Work order 1
According to the passage on MySQL metadata locking, why does a query to a table with a waiting DDL operation block even when the table is already in the Table Cache?
Work order 2
Summarize the passage on MySQL metadata locking in two sentences.
Work order 3
In the passage on MySQL metadata locking, rewrite the part starting at "As you can see" and ending at "at the consequences.", renaming "status counter" to "status variable".

Passage provided
--- START ---

You can see that no table open operation was performed and hence no wait.

Does the fact that the table has already been opened and table object is in the table_cache change anything with respect to metadata locks.

Metadata Locking and Table Cache

No matter if a connection accesses a table that is already in the Table Cache, any query to a table that has a DDL operation waiting, will block. Why? Because MySQL sees that the old entries in the Table Cache have to be invalidated, and any query that accesses the table will have to reopen the modified table and there will be new entries in the Table Cache. Let’s see this phenomenon in action:

session6 > ALTER TABLE test add column c char(32) default 'dummy_text';
Query OK, 2 rows affected (59.80 sec)

session10 > show status like 'Open%tables';
+---------------+-------+
| Variable_name | Value |
+---------------+-------+
| Open_tables   | 30    |
| Opened_tables | 0     |
+---------------+-------+
2 rows in set (0.00 sec)

session10 > select * from test order by id;
+----+------+------------+
| id | x    | c          |
+----+------+------------+
|  1 | foo  | dummy_text |
|  2 | bar  | dummy_text |
+----+------+------------+
2 rows in set (53.78 sec)

session10 > show status like 'Open%tables';
+---------------+-------+
| Variable_name | Value |
+---------------+-------+
| Open_tables   | 30    |
| Opened_tables | 1     |
+---------------+-------+
2 rows in set (0.00 sec)

session10 > show profile for query 18;
+----------------------+-----------+
| Status               | Duration  |
+----------------------+-----------+
| starting             |  0.000059 |
| checking permissions |  0.000010 |
| Opening tables       | 53.786685 |
| System lock          |  0.000009 |
| init                 |  0.000012 |
| optimizing           |  0.000003 |
| statistics           |  0.000007 |
| preparing            |  0.000006 |
| executing            |  0.000001 |
| Sorting result       |  0.000004 |
| Sending data         |  0.000033 |
| end                  |  0.000003 |
| query end            |  0.000002 |
| closing tables       |  0.000004 |
| freeing items        |  0.000009 |
| logging slow query   |  0.000002 |
| cleaning up          |  0.000002 |
+----------------------+-----------+
17 rows in set (0.00 sec)

As you can see that the SELECT query still blocks, and the status counter Opened_tables is also incremented once the query finishes.

So much for the explanation, now let’s take a look at the consequences.

--- END ---

Collected data
--- START ---

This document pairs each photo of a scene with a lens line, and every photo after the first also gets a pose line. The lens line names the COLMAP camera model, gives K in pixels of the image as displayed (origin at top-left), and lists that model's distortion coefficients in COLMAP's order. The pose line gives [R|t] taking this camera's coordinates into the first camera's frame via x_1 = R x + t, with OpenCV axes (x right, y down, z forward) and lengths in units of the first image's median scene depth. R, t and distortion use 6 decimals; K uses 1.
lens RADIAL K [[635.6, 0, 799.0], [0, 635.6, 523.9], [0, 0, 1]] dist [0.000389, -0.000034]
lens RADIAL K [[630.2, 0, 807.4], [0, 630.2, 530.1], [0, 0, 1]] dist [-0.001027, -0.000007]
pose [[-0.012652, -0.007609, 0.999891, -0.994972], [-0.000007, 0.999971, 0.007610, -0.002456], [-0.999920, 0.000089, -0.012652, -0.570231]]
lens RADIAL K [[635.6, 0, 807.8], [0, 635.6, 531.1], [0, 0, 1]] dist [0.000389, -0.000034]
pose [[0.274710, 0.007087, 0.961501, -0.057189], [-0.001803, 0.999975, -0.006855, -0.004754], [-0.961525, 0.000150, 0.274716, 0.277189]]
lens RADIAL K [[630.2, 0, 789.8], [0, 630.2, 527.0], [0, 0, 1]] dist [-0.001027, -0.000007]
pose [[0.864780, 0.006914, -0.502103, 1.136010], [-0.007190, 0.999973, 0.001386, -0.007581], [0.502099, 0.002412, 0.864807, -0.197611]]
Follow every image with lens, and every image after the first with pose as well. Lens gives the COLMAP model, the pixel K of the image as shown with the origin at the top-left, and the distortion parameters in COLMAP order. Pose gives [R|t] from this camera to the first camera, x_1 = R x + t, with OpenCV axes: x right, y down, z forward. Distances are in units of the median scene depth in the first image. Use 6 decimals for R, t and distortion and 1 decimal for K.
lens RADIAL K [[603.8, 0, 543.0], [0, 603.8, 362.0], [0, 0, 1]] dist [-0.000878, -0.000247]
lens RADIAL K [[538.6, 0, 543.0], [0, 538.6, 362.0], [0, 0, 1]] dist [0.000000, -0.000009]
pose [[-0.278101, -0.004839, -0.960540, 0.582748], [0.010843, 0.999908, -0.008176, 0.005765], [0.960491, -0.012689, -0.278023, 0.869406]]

--- END ---

Your solution 1
MySQL sees that the old entries in the Table Cache have to be invalidated, so any query that accesses the table has to reopen the modified table, creating new entries in the Table Cache.

Your solution 2
Any query to a table with a waiting DDL operation blocks, even if the table is already in the Table Cache, because the old cache entries have to be invalidated and the modified table must be reopened. In the demonstration, a SELECT run during an ALTER TABLE blocks, and the Opened_tables status counter is incremented once the query finishes.

Your solution 3
As you can see that the SELECT query still blocks, and the status variable Opened_tables is also incremented once the query finishes.

So much for the explanation, now let’s take a look at the consequences.